I am transmitting the 0x00 0x00 read command on MOSI and hoping to receive 2 bytes on MISO that describe the position of the encoder. However when I probe the lines with the logic analyzer function of my oscilloscope, I see that as I turn the encoder, only one byte is changing; the other one isn't changing. See image below. Also, I have the SPI data size set to 16 bits. I have a feeling that the issue has something to do with the BUFFERSIZE parameter. Any help is much appreciated.

0693W000001ryUzQAI.png

1 ACCEPTED SOLUTION

Accepted Solutions
berendi
Principal

Look at the timing diagram in the datasheet. It requires 2.5 µs delay between the two bytes.

Send one byte, wait 2.5 µs after the first byte is received, and send the second one, without raising CS# between them.

Mind the rest of the timing parameters too.

View solution in original post

5 REPLIES 5
berendi
Principal

Look at the timing diagram in the datasheet. It requires 2.5 µs delay between the two bytes.

Send one byte, wait 2.5 µs after the first byte is received, and send the second one, without raising CS# between them.

Mind the rest of the timing parameters too.

How do I delay it only 2.5 us? That seems like it would be too small for the HAL to accurately delay.

I think there are other issues with my code as well:

 HAL_SPI_TransmitReceive(&hspi1, (uint8_t *)aTxBuffer[0], (uint8_t *)aRxBuffer[0], 1, 5000);

 HAL_Delay(0.0025);

 HAL_SPI_TransmitReceive(&hspi1, (uint8_t *)aTxBuffer[1], (uint8_t *)aRxBuffer[1], 1, 5000);

> Look at the timing diagram in the datasheet. It requires 2.5 µs delay between the two bytes.

Which datasheet? Where?

If you set SPI to 16-bit and then feed it with 8-bit data, C will zero-extend those data.

JW

This is the link to the datasheet. What do you mean by zero-extend?

Ah, that... sorry I did not read the original post carefully and was under the impression that the STM32 is the SPI slave... sorry for the confusion.

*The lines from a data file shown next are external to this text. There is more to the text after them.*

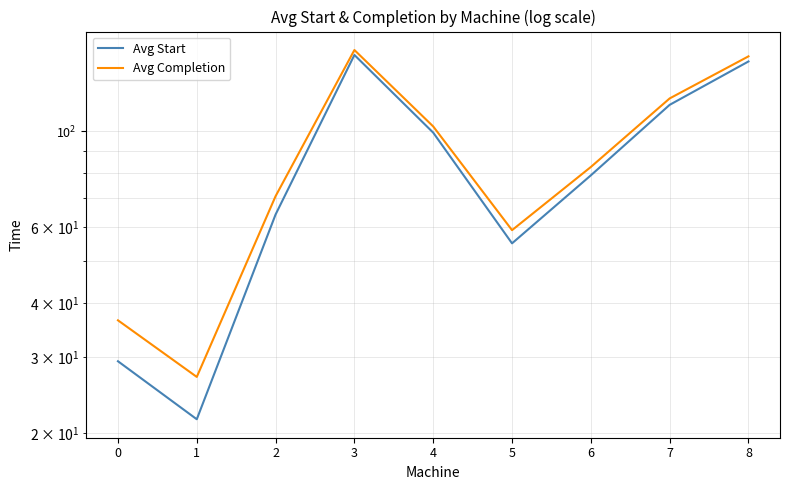

Where is the first local maximum for Avg Completion?

3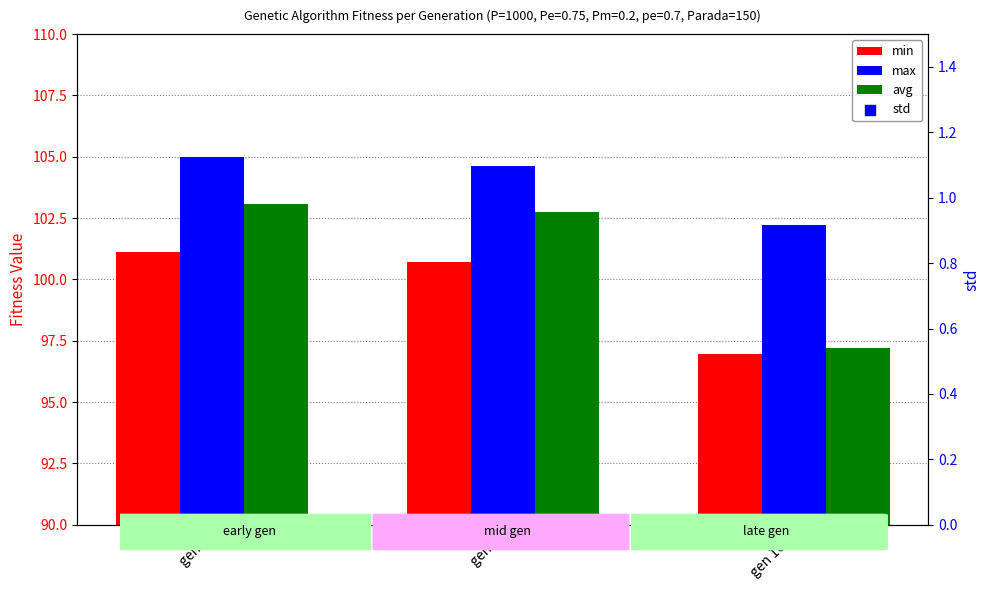

Which series contains the highest Y value?

max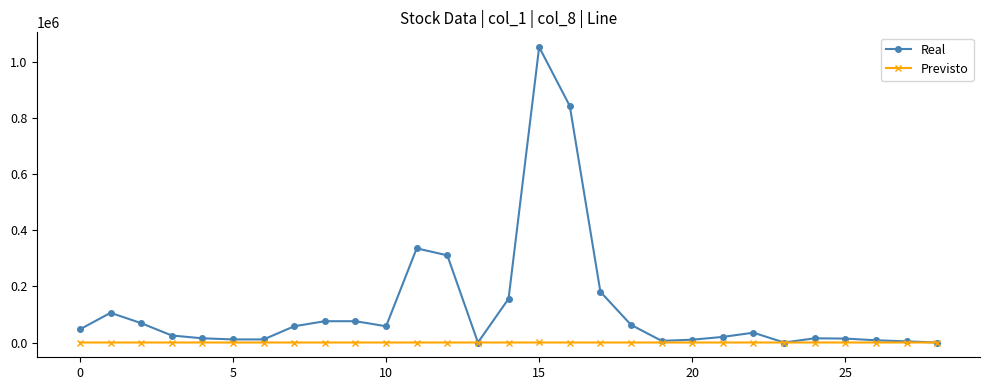

Rank the series by their maximum value, from highest to lowest.

Real, Previsto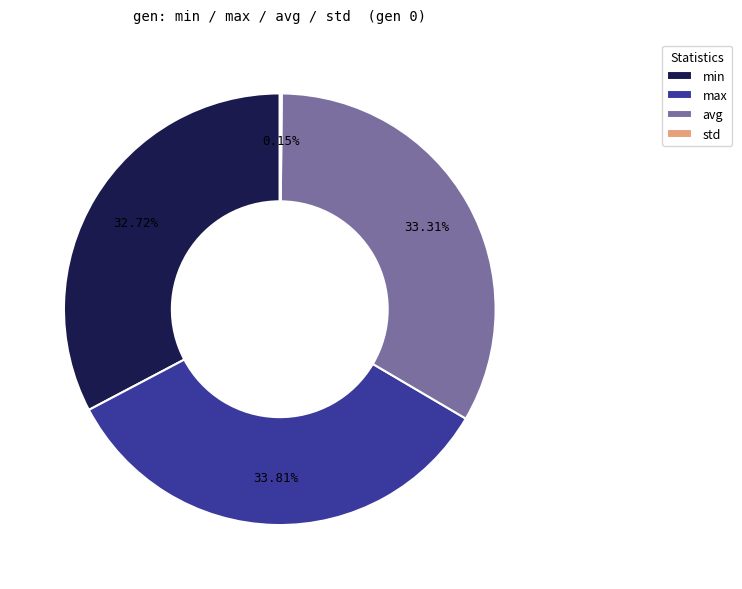

Is avg the majority of the pie?

No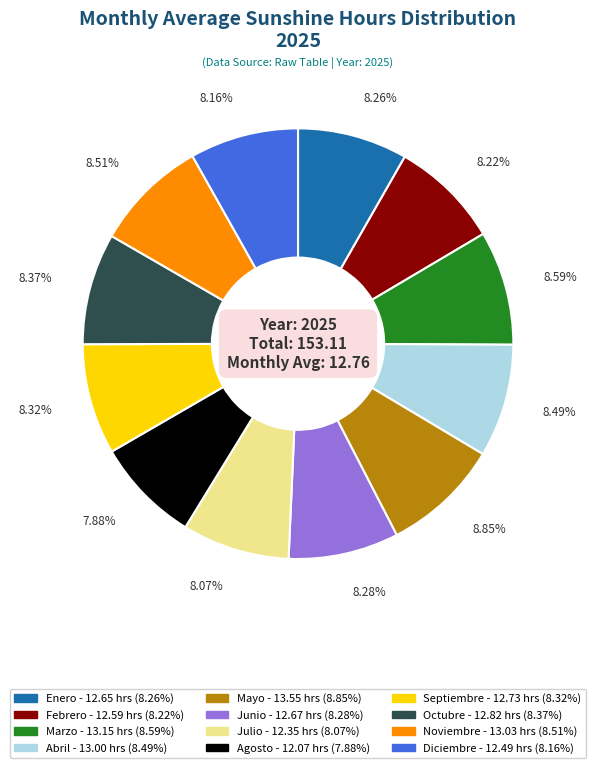

Does any single category account for the majority?

No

This is not trivial to pull out just by clicking in CubeMX and writing some HAL statements. The delay may presumably be longer, there's no max given. The usual way to handle this would be to combine timer (possibly interrupts) with SPI, an unorthodox and possibly bumpy road would be to pull this out entirely in SPI interrupt, by switching SPI clock pin to GPIO output for one byte transmitted in between the two "meaningful" bytes.

It may be easier to do this by avoiding SPI entirely, bitbanging it in a timer interrupt.